The excitation has a noticeable effect on the attack within the first 500ms (22500 samples). It looks very similar to the attack in the recorded waveform. The difference between the two signals becomes apparent after the attack dies away. The original signal attenuates more rapidly and is missing the very low frequency components of the original sound. Despite this, it sounds almost identical to the original note.
Overall, using the excitation signals generated using this technique offers a large improvement in sound quality over white noise or some other artificial excitation signal as it is based on the actual excitation that is applied to a guitar string. It takes into account the effect that the guitar body has on the string excitation, resulting in an even more accurate model. This process can be used to simulate different plucking techniques as well, resulting in a an even more versatile model. We have generated excitation signals based on a finger picked string with different attacks, and using a pick. See below for wav files of different excitation signals, as well as more sound samples. Overall the best results were obtained using finger plucked excitation signals. The pick signals sound very harsh when compared to the others.

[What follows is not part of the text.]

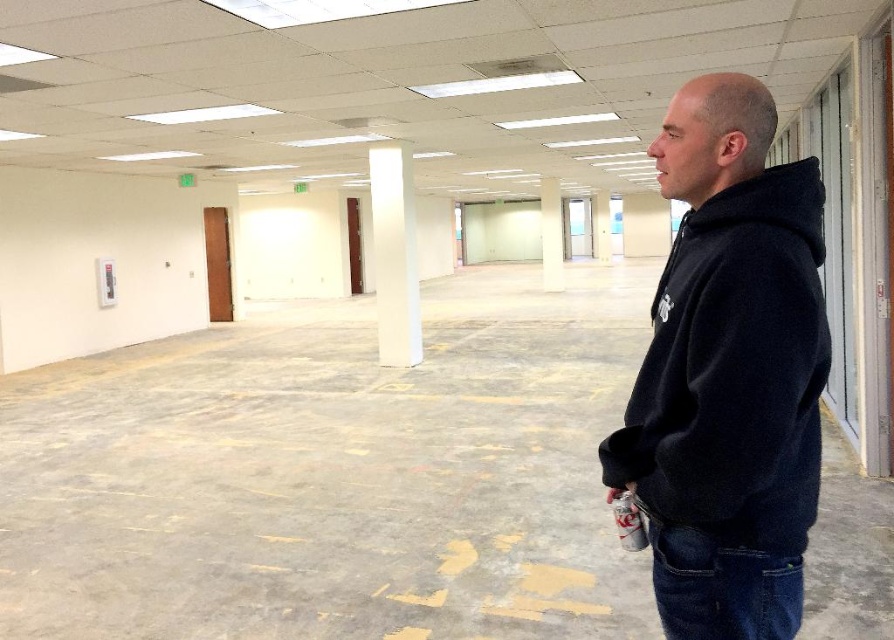
You are an office worker who needs to pass through the area between the black fleece jacket at right and the white glossy column at center. Can you walk through this space comfortably?

The black fleece jacket at right has a lesser width compared to white glossy column at center, so the space between them is likely sufficient for comfortable passage.

You are a delivery person standing at the entrance of the office. You need to place a package near the black fleece jacket at right and the white glossy column at center. The delivery robot you use has a maximum delivery range of 6 meters. Can the robot deliver the package to both locations without needing a recharge?

The black fleece jacket at right is 6.76 meters away from the white glossy column at center. Since the robot can only travel 6 meters, it cannot reach both locations without recharging. The distance between them exceeds the robot s maximum range.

The code to generate these excitation signals can be found in getexcitesignal.m. It can be used as follows:
y=getexcitesignal(B, A, W, f, fs) B = numerator coeeficients of loop filter A = denominator coeeficients of loop filter W = sound sample to filter f = fundamental frequency of W fs = sampling frequency
Below is the block diagram of the final filter we have designed to synthesize an acoustic guitar:
One can see the length N delay line from the original Karplus-Strong digital waveguide model. The Lagrange interpolation filter (L(Z)) feeds into the delay line for proper tuning. It also has an improved loop filter (HL(Z)) based on recordings from an actual guitar. A comb filter has been placed at the input (the left-hand portion of the block diagram) to simulate the effect of plucking position on guitar. The input to the system is an excitation signal (e[k]) obtained through inverse filtering of a guitar recording. The results are quite convincing. See Synthesized Sounds for some samples.
The code for this filter can be found in kspluck.m. It can be used as follows:
kspluck(f, length, fs, excitation, B, A, p) f = frequency length = duration of note (seconds) fs = sampling freqency excitation = string excitation signal B = numerator coefficients of loop filter A = denominator coefficients of loop filter p = pluck position along waveguide (0 < p< 1 - fraction of waveguide length)

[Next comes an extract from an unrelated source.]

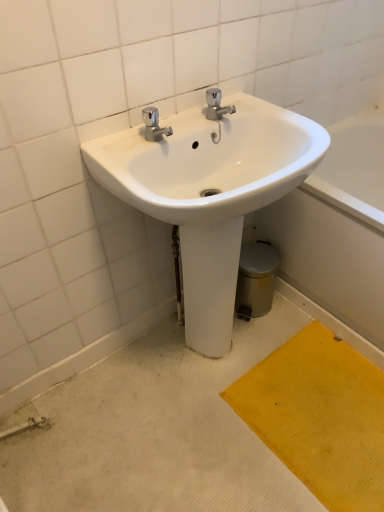
Where is `free space that is to the left of yellow textured mat at lower right`? This screenshot has width=384, height=512. free space that is to the left of yellow textured mat at lower right is located at coordinates (186, 443).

We have observed one important problem with our model. As one can tell from some of the sound samples below, there is a high frequency ringing in some of the notes synthesized using the pick excitation signal that we were unable to remove. In addition when using kspluck.m to synthesize A notes (at any octave) with the excitation signals we generated, the magnitude of the output is approximately twice that of other notes, which causes it to clip when saved to a wav file. This is because there is a large frequency component of the excitation signal at 220Hz, which leads to this resonance. The solution to these problems is creating more excitation signals based on other guitar notes. If we were to generate more excitation signals from various positions on the guitar's fretboard and only use excitations based on notes located only a few frets away we would be able to get a far more accurate model. This may sound like a large disadvantage, but it would still take relatively few excitation signals to accurately model all the notes that can be played on a guitar. Despite these drawbacks, we feel that even with a few improvements to the basic plucked string model we were able to synthesize very realistic sounds. Estimating the model parameters based on a real instrument had the largest effect on the resulting quality, resulting in a very guitar-like timbre. While consideration must be given to other factors, we believe that they will contribute less overall to the accuracy of the synthesized sound.